**Try it**
What is needed is an exact copy of all the data.

BEGIN Task inputs

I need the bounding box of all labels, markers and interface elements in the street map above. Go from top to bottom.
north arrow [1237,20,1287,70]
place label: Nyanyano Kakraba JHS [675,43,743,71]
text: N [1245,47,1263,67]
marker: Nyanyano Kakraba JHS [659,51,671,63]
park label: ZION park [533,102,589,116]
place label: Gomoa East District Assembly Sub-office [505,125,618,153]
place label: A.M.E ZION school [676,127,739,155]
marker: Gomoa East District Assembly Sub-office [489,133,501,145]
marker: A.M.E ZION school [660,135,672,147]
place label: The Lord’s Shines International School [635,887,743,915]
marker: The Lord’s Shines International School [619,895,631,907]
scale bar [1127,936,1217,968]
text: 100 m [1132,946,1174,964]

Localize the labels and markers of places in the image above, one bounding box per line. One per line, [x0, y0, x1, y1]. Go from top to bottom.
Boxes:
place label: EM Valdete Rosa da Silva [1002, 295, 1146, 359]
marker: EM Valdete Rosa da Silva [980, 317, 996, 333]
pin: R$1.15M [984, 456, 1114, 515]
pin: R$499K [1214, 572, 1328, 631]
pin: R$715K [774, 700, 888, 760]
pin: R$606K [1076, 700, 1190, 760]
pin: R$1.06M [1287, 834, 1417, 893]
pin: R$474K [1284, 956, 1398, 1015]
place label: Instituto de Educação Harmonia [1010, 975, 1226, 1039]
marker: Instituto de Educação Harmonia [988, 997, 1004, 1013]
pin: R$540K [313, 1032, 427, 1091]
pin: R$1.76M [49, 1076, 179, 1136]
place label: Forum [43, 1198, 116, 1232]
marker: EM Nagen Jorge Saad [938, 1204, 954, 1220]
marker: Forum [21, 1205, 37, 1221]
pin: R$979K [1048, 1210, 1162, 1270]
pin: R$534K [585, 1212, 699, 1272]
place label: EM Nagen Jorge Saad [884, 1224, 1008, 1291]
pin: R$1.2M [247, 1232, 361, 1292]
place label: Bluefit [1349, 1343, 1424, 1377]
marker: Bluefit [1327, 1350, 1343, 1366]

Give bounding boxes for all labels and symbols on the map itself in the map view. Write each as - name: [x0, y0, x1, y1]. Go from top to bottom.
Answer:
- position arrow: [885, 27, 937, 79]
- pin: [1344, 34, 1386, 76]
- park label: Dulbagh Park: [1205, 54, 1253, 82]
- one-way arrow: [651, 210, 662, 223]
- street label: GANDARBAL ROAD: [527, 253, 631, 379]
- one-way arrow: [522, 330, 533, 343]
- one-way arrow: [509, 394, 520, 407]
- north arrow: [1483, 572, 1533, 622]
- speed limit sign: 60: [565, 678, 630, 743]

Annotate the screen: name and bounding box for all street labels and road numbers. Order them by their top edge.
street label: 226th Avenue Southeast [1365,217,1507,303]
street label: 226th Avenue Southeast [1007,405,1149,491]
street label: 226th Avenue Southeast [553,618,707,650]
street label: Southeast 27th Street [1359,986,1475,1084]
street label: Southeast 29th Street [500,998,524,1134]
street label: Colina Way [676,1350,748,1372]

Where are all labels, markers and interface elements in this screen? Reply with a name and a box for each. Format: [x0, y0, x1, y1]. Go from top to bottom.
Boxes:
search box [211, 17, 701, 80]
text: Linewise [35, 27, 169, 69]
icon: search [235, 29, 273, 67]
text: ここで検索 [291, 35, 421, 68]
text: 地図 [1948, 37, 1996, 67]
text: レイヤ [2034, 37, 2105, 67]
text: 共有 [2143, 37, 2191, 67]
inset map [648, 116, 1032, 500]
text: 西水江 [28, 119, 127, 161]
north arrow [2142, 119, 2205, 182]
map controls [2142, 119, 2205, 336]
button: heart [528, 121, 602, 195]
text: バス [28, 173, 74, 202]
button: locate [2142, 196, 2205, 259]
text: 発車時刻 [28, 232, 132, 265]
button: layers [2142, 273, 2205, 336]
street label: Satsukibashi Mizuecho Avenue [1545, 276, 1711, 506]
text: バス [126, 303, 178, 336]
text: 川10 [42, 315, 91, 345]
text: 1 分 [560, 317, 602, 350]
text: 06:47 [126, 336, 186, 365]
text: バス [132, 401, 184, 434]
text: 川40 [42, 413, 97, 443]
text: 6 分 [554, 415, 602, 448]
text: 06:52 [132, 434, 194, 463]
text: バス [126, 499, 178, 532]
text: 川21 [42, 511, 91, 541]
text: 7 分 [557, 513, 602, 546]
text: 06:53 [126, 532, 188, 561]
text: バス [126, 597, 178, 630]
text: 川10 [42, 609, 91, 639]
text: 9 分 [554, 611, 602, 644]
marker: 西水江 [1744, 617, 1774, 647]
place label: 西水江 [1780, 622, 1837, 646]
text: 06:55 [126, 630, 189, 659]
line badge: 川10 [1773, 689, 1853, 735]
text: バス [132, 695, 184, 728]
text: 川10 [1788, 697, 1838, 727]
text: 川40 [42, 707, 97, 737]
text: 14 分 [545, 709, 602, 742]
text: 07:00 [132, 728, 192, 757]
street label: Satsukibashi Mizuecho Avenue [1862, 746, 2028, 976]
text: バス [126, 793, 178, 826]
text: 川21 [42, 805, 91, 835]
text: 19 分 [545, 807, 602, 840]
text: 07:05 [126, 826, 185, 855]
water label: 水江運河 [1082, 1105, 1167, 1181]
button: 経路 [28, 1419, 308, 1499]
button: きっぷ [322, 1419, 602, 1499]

END Task inputs

**Response below**
I need the bounding box of all labels, markers and interface elements in the street map above. Go from top to bottom.
north arrow [1237,20,1287,70]
place label: Nyanyano Kakraba JHS [675,43,743,71]
text: N [1245,47,1263,67]
marker: Nyanyano Kakraba JHS [659,51,671,63]
park label: ZION park [533,102,589,116]
place label: Gomoa East District Assembly Sub-office [505,125,618,153]
place label: A.M.E ZION school [676,127,739,155]
marker: Gomoa East District Assembly Sub-office [489,133,501,145]
marker: A.M.E ZION school [660,135,672,147]
place label: The Lord’s Shines International School [635,887,743,915]
marker: The Lord’s Shines International School [619,895,631,907]
scale bar [1127,936,1217,968]
text: 100 m [1132,946,1174,964]

Localize the labels and markers of places in the image above, one bounding box per line. One per line, [x0, y0, x1, y1]. Go from top to bottom.
Boxes:
place label: EM Valdete Rosa da Silva [1002, 295, 1146, 359]
marker: EM Valdete Rosa da Silva [980, 317, 996, 333]
pin: R$1.15M [984, 456, 1114, 515]
pin: R$499K [1214, 572, 1328, 631]
pin: R$715K [774, 700, 888, 760]
pin: R$606K [1076, 700, 1190, 760]
pin: R$1.06M [1287, 834, 1417, 893]
pin: R$474K [1284, 956, 1398, 1015]
place label: Instituto de Educação Harmonia [1010, 975, 1226, 1039]
marker: Instituto de Educação Harmonia [988, 997, 1004, 1013]
pin: R$540K [313, 1032, 427, 1091]
pin: R$1.76M [49, 1076, 179, 1136]
place label: Forum [43, 1198, 116, 1232]
marker: EM Nagen Jorge Saad [938, 1204, 954, 1220]
marker: Forum [21, 1205, 37, 1221]
pin: R$979K [1048, 1210, 1162, 1270]
pin: R$534K [585, 1212, 699, 1272]
place label: EM Nagen Jorge Saad [884, 1224, 1008, 1291]
pin: R$1.2M [247, 1232, 361, 1292]
place label: Bluefit [1349, 1343, 1424, 1377]
marker: Bluefit [1327, 1350, 1343, 1366]

Give bounding boxes for all labels and symbols on the map itself in the map view. Write each as - name: [x0, y0, x1, y1]. Go from top to bottom.
Answer:
- position arrow: [885, 27, 937, 79]
- pin: [1344, 34, 1386, 76]
- park label: Dulbagh Park: [1205, 54, 1253, 82]
- one-way arrow: [651, 210, 662, 223]
- street label: GANDARBAL ROAD: [527, 253, 631, 379]
- one-way arrow: [522, 330, 533, 343]
- one-way arrow: [509, 394, 520, 407]
- north arrow: [1483, 572, 1533, 622]
- speed limit sign: 60: [565, 678, 630, 743]

Annotate the screen: name and bounding box for all street labels and road numbers. Order them by their top edge.
street label: 226th Avenue Southeast [1365,217,1507,303]
street label: 226th Avenue Southeast [1007,405,1149,491]
street label: 226th Avenue Southeast [553,618,707,650]
street label: Southeast 27th Street [1359,986,1475,1084]
street label: Southeast 29th Street [500,998,524,1134]
street label: Colina Way [676,1350,748,1372]

Where are all labels, markers and interface elements in this screen? Reply with a name and a box for each. Format: [x0, y0, x1, y1]. Go from top to bottom.
Boxes:
search box [211, 17, 701, 80]
text: Linewise [35, 27, 169, 69]
icon: search [235, 29, 273, 67]
text: ここで検索 [291, 35, 421, 68]
text: 地図 [1948, 37, 1996, 67]
text: レイヤ [2034, 37, 2105, 67]
text: 共有 [2143, 37, 2191, 67]
inset map [648, 116, 1032, 500]
text: 西水江 [28, 119, 127, 161]
north arrow [2142, 119, 2205, 182]
map controls [2142, 119, 2205, 336]
button: heart [528, 121, 602, 195]
text: バス [28, 173, 74, 202]
button: locate [2142, 196, 2205, 259]
text: 発車時刻 [28, 232, 132, 265]
button: layers [2142, 273, 2205, 336]
street label: Satsukibashi Mizuecho Avenue [1545, 276, 1711, 506]
text: バス [126, 303, 178, 336]
text: 川10 [42, 315, 91, 345]
text: 1 分 [560, 317, 602, 350]
text: 06:47 [126, 336, 186, 365]
text: バス [132, 401, 184, 434]
text: 川40 [42, 413, 97, 443]
text: 6 分 [554, 415, 602, 448]
text: 06:52 [132, 434, 194, 463]
text: バス [126, 499, 178, 532]
text: 川21 [42, 511, 91, 541]
text: 7 分 [557, 513, 602, 546]
text: 06:53 [126, 532, 188, 561]
text: バス [126, 597, 178, 630]
text: 川10 [42, 609, 91, 639]
text: 9 分 [554, 611, 602, 644]
marker: 西水江 [1744, 617, 1774, 647]
place label: 西水江 [1780, 622, 1837, 646]
text: 06:55 [126, 630, 189, 659]
line badge: 川10 [1773, 689, 1853, 735]
text: バス [132, 695, 184, 728]
text: 川10 [1788, 697, 1838, 727]
text: 川40 [42, 707, 97, 737]
text: 14 分 [545, 709, 602, 742]
text: 07:00 [132, 728, 192, 757]
street label: Satsukibashi Mizuecho Avenue [1862, 746, 2028, 976]
text: バス [126, 793, 178, 826]
text: 川21 [42, 805, 91, 835]
text: 19 分 [545, 807, 602, 840]
text: 07:05 [126, 826, 185, 855]
water label: 水江運河 [1082, 1105, 1167, 1181]
button: 経路 [28, 1419, 308, 1499]
button: きっぷ [322, 1419, 602, 1499]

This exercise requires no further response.